После обеда мы все сидели на широком балконе, откуда открывался вид на огромный двор и на тенистую дорогу, обсаженную липами. Madame д'Ив вязала крючком кружева для церковных полотенец, отец и ксёндз Людвик курили трубки и потягивали чёрный кофе, Казь вертелся у балюстрады и следил за полётом ласточек, которых хотел стрелять пулями, но не получил отцовского позволения, а мы с Ганей рассматривали картинки, причём ни я, ни она не думали о них; по крайней мере мне картинки помогали только скрывать от посторонних взгляды, которые я от времени до времени кидал на Ганю.
— Ну, что, как ты нашёл Ганю: очень подурнела, а?
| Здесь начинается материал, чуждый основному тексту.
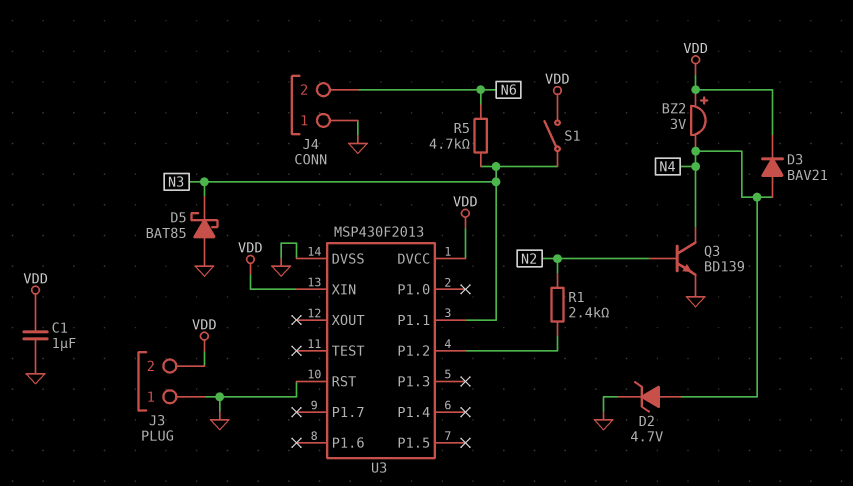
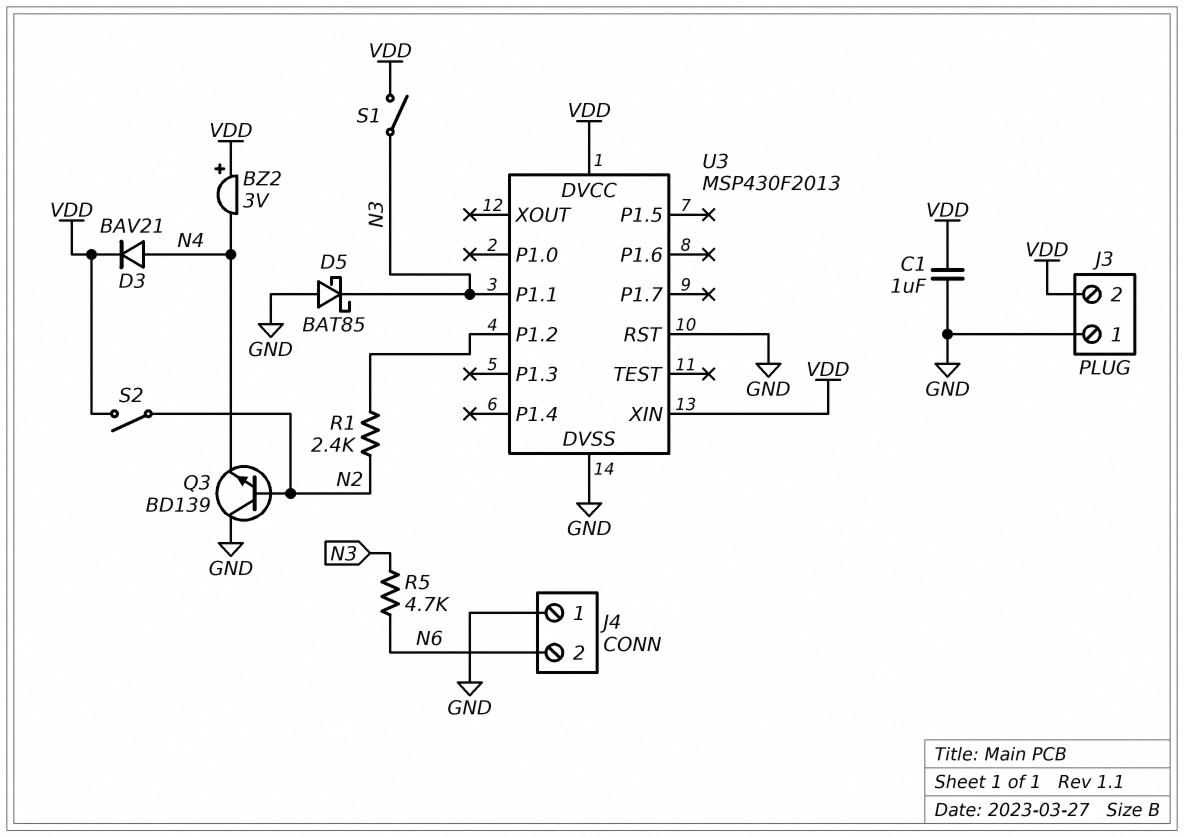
D2: zener 4.7V (A N4, K GND) -> none
Q3: NPN BD139 (B N2, C N4, E GND) -> NPN BD139 (B N2, C GND, E N4)
S2: none -> switch (N2, VDD)

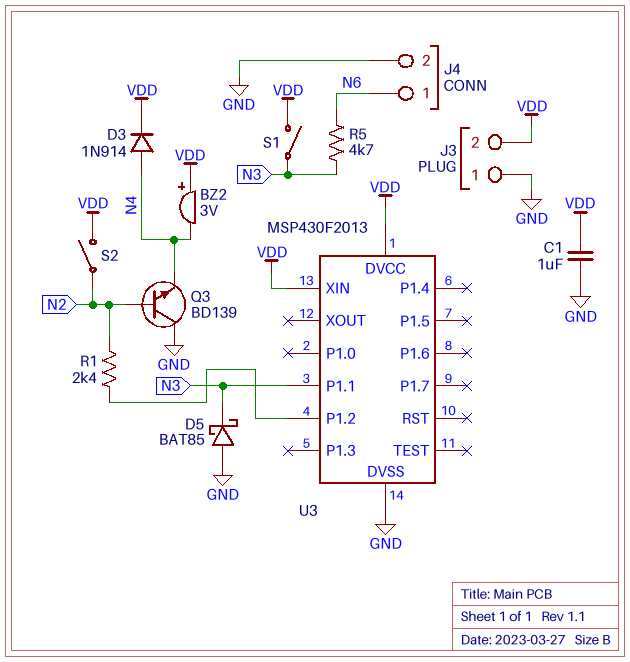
D3: diode BAV21 (A N4, K VDD) -> diode 1N914 (A N4, K VDD)
J4 pin 1: GND -> N6
J4 pin 2: N6 -> GND
U3 pin RST: GND -> none

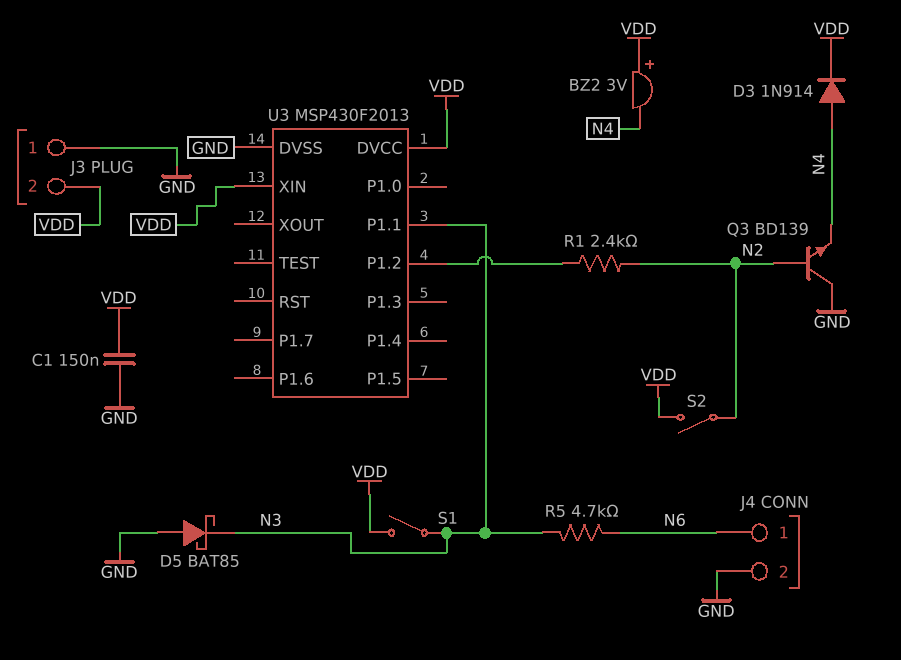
C1: 1uF (GND, VDD) -> 150nF (GND, VDD)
Господин опекун? — спросил меня отец, шутливо посматривая на девочку.
Я внимательно уставился глазами в какую-то картинку и ответил из-за широкого бумажного листа:
— Не скажу, пока, чтобы подурнела, но выросла и изменилась.
— Уж пан Генрик упрекал меня за это, — свободно вставила Ганя.
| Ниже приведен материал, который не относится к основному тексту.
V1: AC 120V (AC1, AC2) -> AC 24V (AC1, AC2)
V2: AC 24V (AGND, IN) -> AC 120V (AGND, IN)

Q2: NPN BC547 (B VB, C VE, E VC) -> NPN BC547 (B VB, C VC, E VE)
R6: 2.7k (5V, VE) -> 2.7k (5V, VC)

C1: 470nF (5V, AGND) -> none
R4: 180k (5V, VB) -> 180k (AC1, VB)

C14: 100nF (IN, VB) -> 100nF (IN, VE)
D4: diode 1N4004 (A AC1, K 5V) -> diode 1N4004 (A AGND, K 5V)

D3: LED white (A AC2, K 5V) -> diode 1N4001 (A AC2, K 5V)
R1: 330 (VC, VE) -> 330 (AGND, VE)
Я удивлялся её отваге и присутствию духа: я ни за что так свободно не упомянул бы об упрёках.
— Что там, подурнела ли, похорошела ли, — сказал ксёндз Людвик, — а вот учится она хорошо и усердно. Пусть мадам скажет, скоро ли она выучилась по-французски?
Нужно знать, что ксёндз Людвик, человек очень образованный, не умел по-французски и не мог научиться, хотя и провёл много лет под нашей кровлей вместе с madame д'Ив. Но бедняга питал слабость к французскому языку и знакомство с ним считал необходимым условием высшего образования.
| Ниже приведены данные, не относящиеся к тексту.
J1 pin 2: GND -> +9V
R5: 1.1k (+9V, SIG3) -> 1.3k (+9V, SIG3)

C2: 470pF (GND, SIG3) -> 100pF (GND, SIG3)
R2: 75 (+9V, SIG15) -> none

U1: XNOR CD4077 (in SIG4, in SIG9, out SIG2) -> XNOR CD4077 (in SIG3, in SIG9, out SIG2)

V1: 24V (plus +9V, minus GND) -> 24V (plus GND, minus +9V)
— Я не могу ни в чём упрекнуть Ганю, учится она хорошо и охотно, — ответила madame д'Ив, — но я должна вам пожаловаться на неё, — и француженка обратилась ко мне.
— О! в чём я провинилась? — воскликнула Ганя, сложив руки.
— В чём провинилась? а вот я сейчас объясню. Представьте себе, что эта девочка, как только ей представится свободное время, хватается за какой-нибудь роман, и я имею основание предполагать, что когда она идёт в свою комнату, то, вместо того, чтобы погасить свечу и лечь спать, она ещё читает по целым часам.
— Это очень нехорошо, но я знаю из другого источника, что она подражает своей учительнице, — сказал отец, который любил подтрунить над madame д'Ив, когда находился в хорошем расположении духа.
— О, извините меня, мне сорок пять лет! — ответила француженка.
— Скажите, я никогда бы этого не подумал! — сказал отец.
— Вы очень злы.
— Не знаю; я знаю только одно, что Ганя романы берёт не из библиотеки, потому что ключ от неё у ксёндза Людвика. Поэтому вся вина падает на учительницу.
Действительно, madame д'Ив всю свою жизнь читала романы, любила всем рассказывать их содержание, — конечно, рассказывала и Гане, — потому в словах отца крылась частица правды.
— Посмотрите-ка, кто-то к нам едет! — вдруг крикнул Казь.
Мы все обратились к липовой аллее. Действительно, в самом начале её, — а она тянулась на целую версту, — мы увидали облачко пыли, которое приближалось с необыкновенною быстротой.
— Кто же может быть? К чему такая поспешность? — спросил отец, вставая. — Пыль такая, что ничего не разглядишь.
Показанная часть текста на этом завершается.